DAVID BROWNE: Music scenes never die; they just pop up when and where you least expect them to. I’m not sure anyone outside Compton or Seattle or Athens, Georgia, saw those music communities coming. Lately I’ve been hearing about a developing music scene in Ridgewood, Queens. And if so, I’d imagine it benefits from the economic factors that fostered scenes like the Village in the past – cheap rent, unconventional venues for live music that are also more affordable than those in the city.
STEVE MATTEO: Reading the book amidst the return of Trump added an interesting if unsettling extra perspective to the book. Can popular music still have an impact on politics, given the artists in music today?
DAVID BROWNE: I had a similar thought as I was wrapping up the book in early 2024. Talking with people about Dylan, Ochs and others in the ’60s scene reminded me of the way some of them, Ochs especially, would watch the evening news or read the newspaper and then write a song about a particularly jarring or compelling story about social justice or the war. And then put it on a record! Which, in turn, got me to thinking about how little we have seen of that type of topical songwriting in recent years. We’re starting to see more of that, bit by bit. I was just listening to the scathing “Make America Hate Again” by U.K. singer-songwriter Grace Petrie, from 2017. But it still feels as if protest songs haven’t quite returned to the public consciousness yet. Hopefully the events of the last few months will encourage more of this, and the ease with which a musician can post one of these songs online, such as Jesse Welles, might bring about the return of the protest song.
STEVE MATTEO: Was there anybody you wished you could have interviewed for the book but you didn’t for whatever reason? Did you try to get an interview with Bob Dylan?
DAVID BROWNE: Dylan was top of the list for sure, and I did put in an official request to speak with him for it. He rarely if ever conducts interviews for books like these, and he’d already written about his arrival in the Village and meeting characters like Dave Van Ronk in his own Chronicles. So, while his team was happy to pass along my request, I had a feeling it might not happen. Others who I was eager to interview, from songwriters Len Chandler and Patrick Sky to Night Owl owner Joe Marra, literally passed away as I was researching the book, and I was saddened that I didn’t get to speak with them for that reason. Their passings were another indication that history was being erased year by year.
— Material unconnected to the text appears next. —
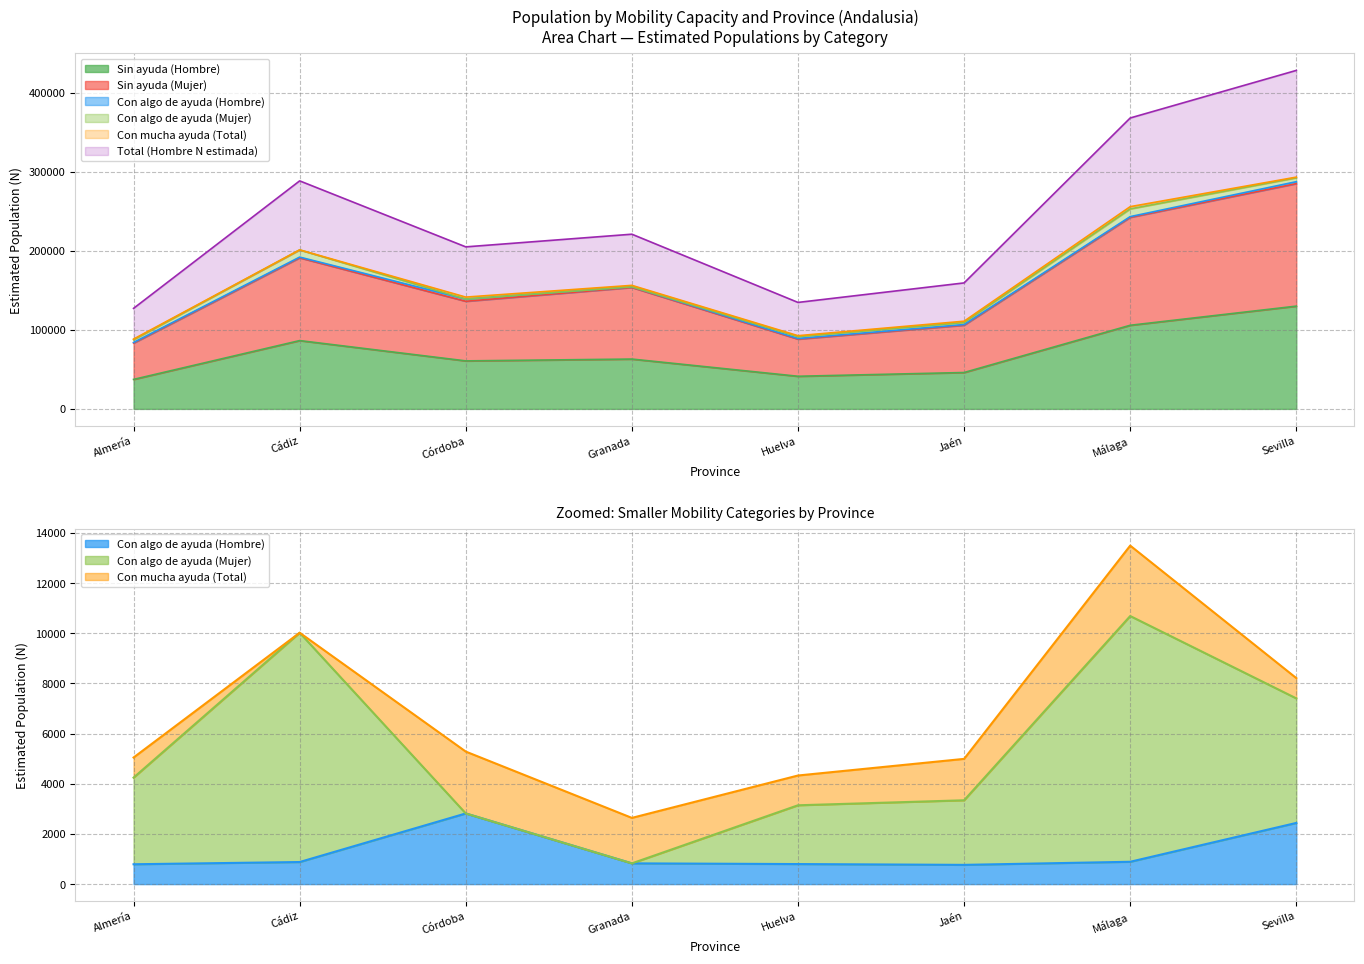

What position from the right is Almería?

8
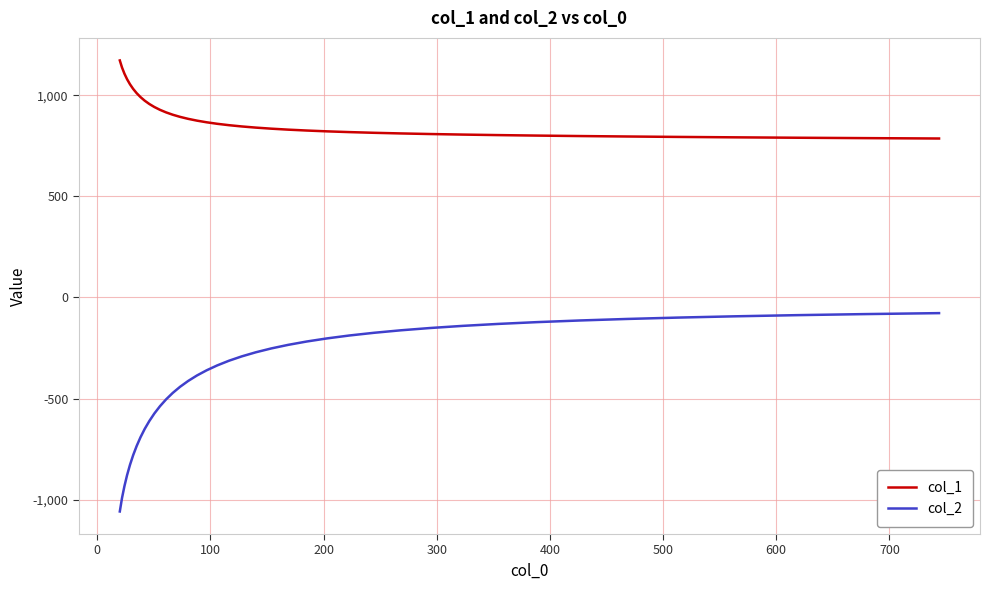

List the series in order of their overall mean, lowest first.

col_2, col_1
STEVE MATTEO: Given all the music being reissued, particularly on vinyl how come we’re not seeing more folk music being reissued?
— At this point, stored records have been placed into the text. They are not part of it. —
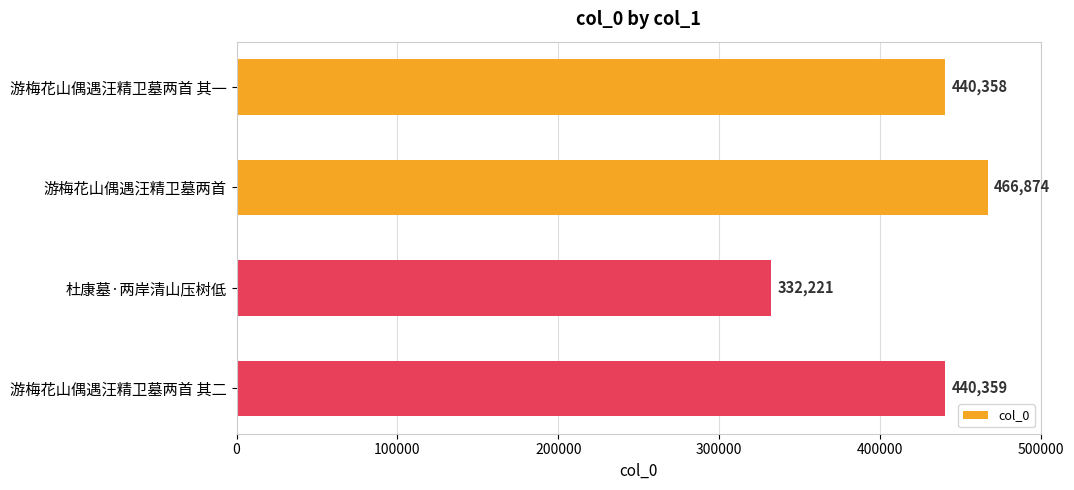

How many series are shown in this chart?

1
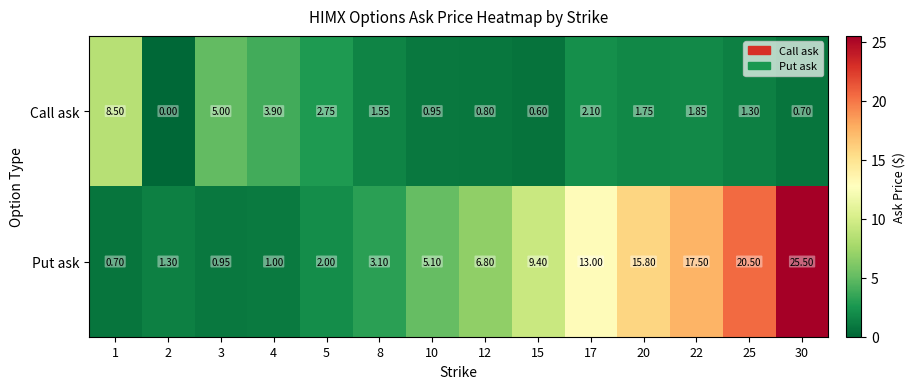

What is the total value across all series at 20?

17.6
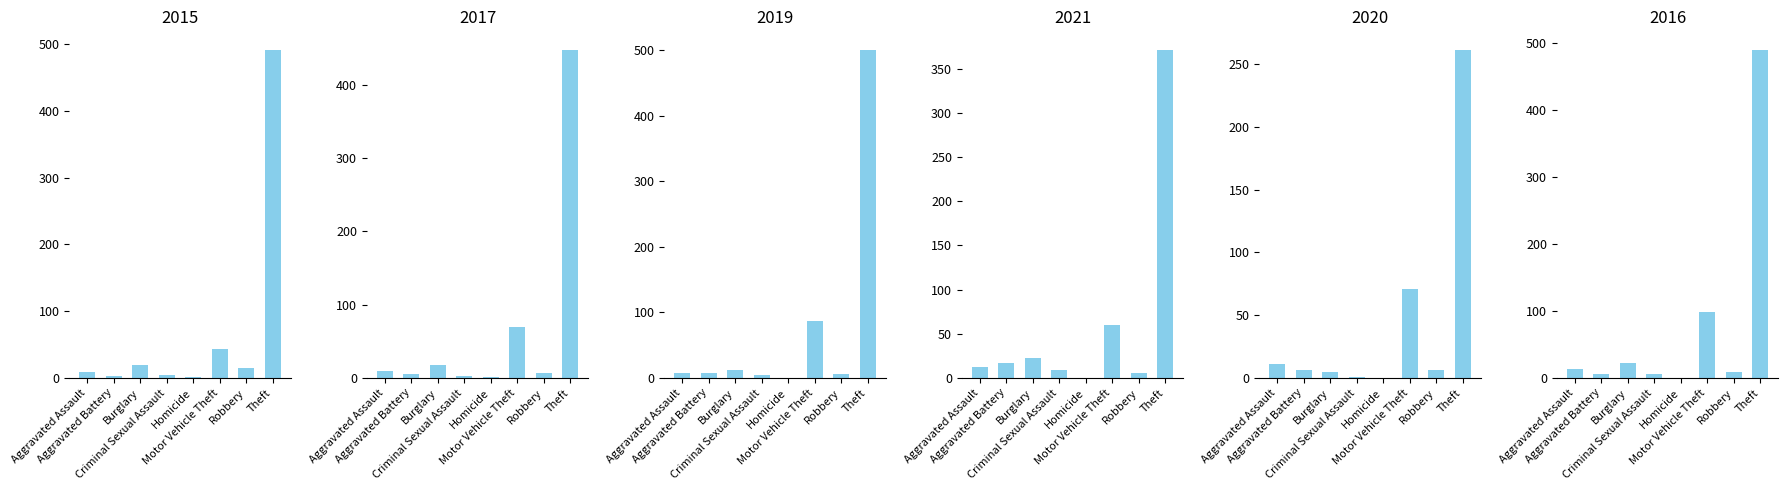

Reading left to right, extract all data points from this chart.

2015: Aggravated Assault=8	Aggravated Battery=3	Burglary=19	Criminal Sexual Assault=4	Homicide=1	Motor Vehicle Theft=43	Robbery=15	Theft=491
2017: Aggravated Assault=10	Aggravated Battery=5	Burglary=18	Criminal Sexual Assault=2	Homicide=1	Motor Vehicle Theft=69	Robbery=6	Theft=447
2019: Aggravated Assault=7	Aggravated Battery=8	Burglary=12	Criminal Sexual Assault=4	Homicide=0	Motor Vehicle Theft=87	Robbery=6	Theft=500
2021: Aggravated Assault=12	Aggravated Battery=17	Burglary=23	Criminal Sexual Assault=9	Homicide=0	Motor Vehicle Theft=60	Robbery=5	Theft=371
2020: Aggravated Assault=11	Aggravated Battery=6	Burglary=5	Criminal Sexual Assault=1	Homicide=0	Motor Vehicle Theft=71	Robbery=6	Theft=261
2016: Aggravated Assault=13	Aggravated Battery=5	Burglary=22	Criminal Sexual Assault=6	Homicide=0	Motor Vehicle Theft=98	Robbery=8	Theft=489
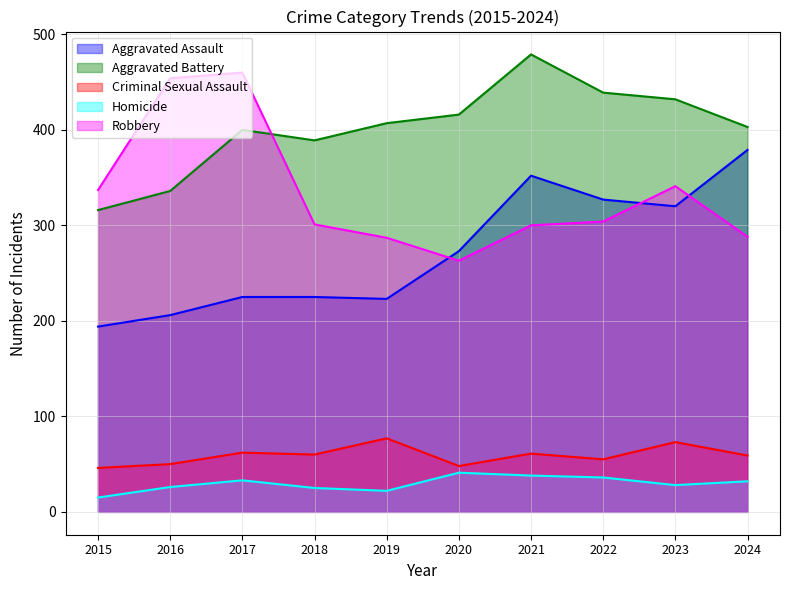

How many categories are shown in the chart?

10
DAVID BROWNE: On Record Store Day last year, I was heartened to see a vinyl reissue of the first album by the Roches, whose music and lives I chronicle in the book. They were part of the last great wave of folk in the Village starting in the ’70s. As far as more reissues along those lines, I assume it’s market-driven and that labels don’t sense an opportunity to make a lot of money from repressing ’60s or ’70s releases folk releases.
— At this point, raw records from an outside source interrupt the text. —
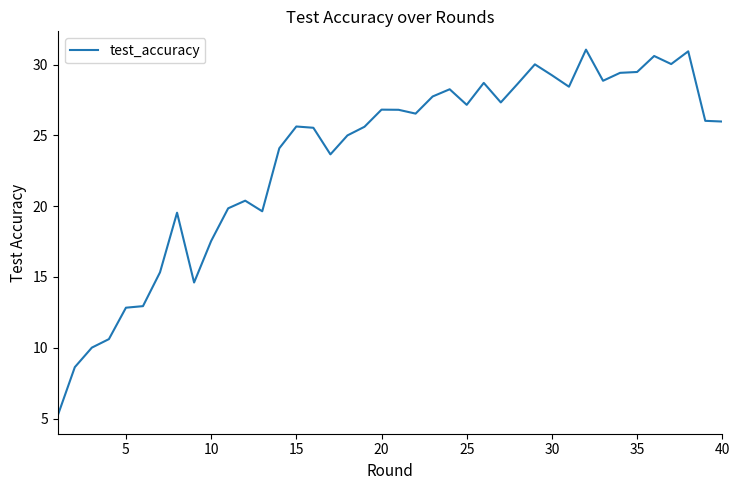

What is the greatest value displayed?

31.1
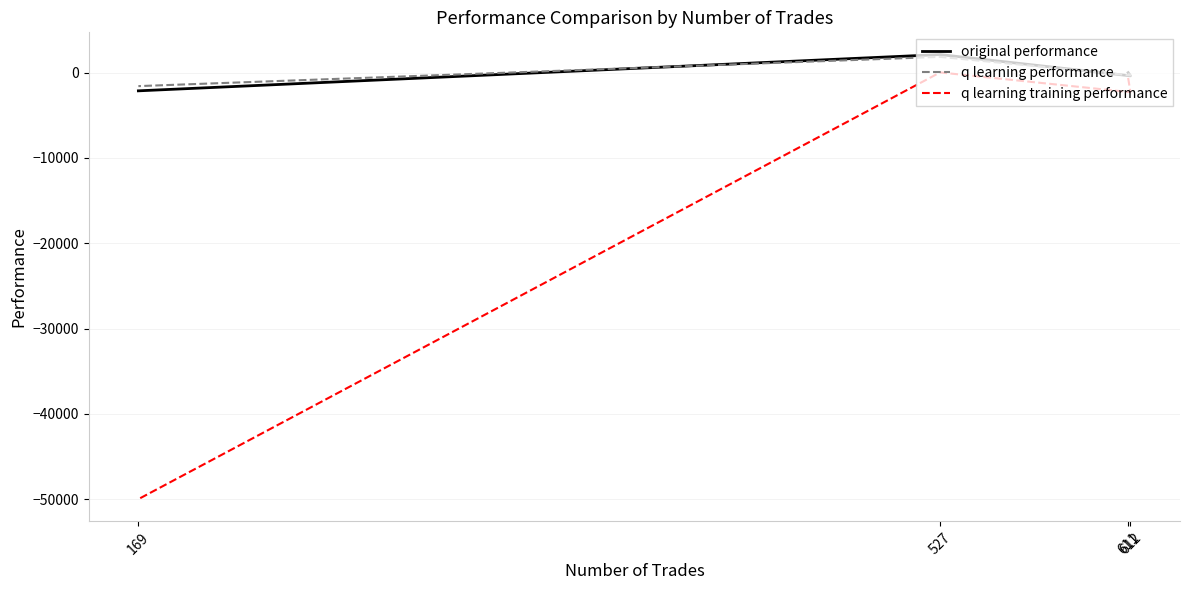

What is the approximate value of q learning training performance at 611?

-623.6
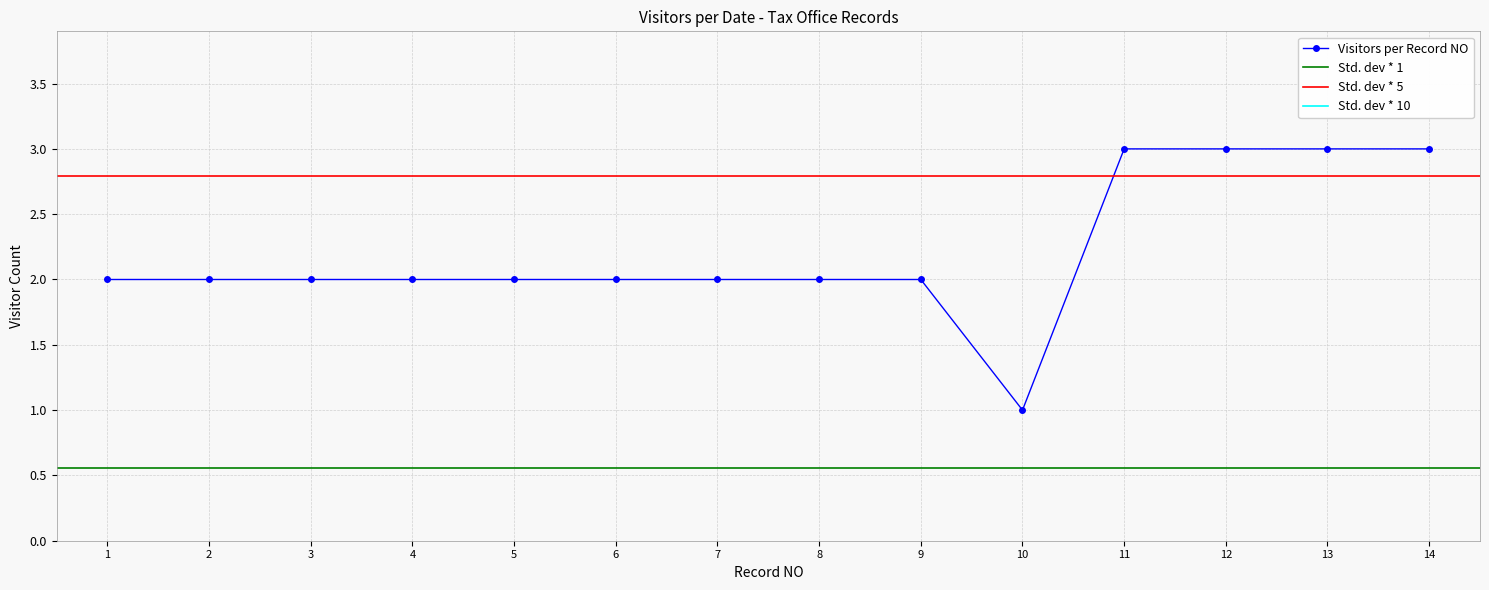

What is the highest value of the Visitors per Record NO series?

3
STEVE MATTEO: Do you have any particular folk albums that are favorites? Are there any folk albums that you feel are grossly unknown or underappreciated?
DAVID BROWNE: At this point in time, I feel that description would apply to so many artists in my book, including Dave Van Ronk and Phil Ochs. Van Ronk’s albums like Folksinger (home of his version of “Cocaine”) and Sunday Street” – a later gem, especially for the title track – are valuable early introductions to the scene. Ochs’ Rehearsals for Retirement, written and recorded right after the disastrous ’68 Democratic convention, is one of the unheralded great albums of the ’60s – a middle ground between scruffy rock ‘n’ roll and his acoustic leanings, and between hope and much despair. Of the later crowd, Maggie and Terre Roche’s lovely Seductive Reasoning tends to be overlooked compared to the sister trio’s later work, singer-songwriter, is a lost gem.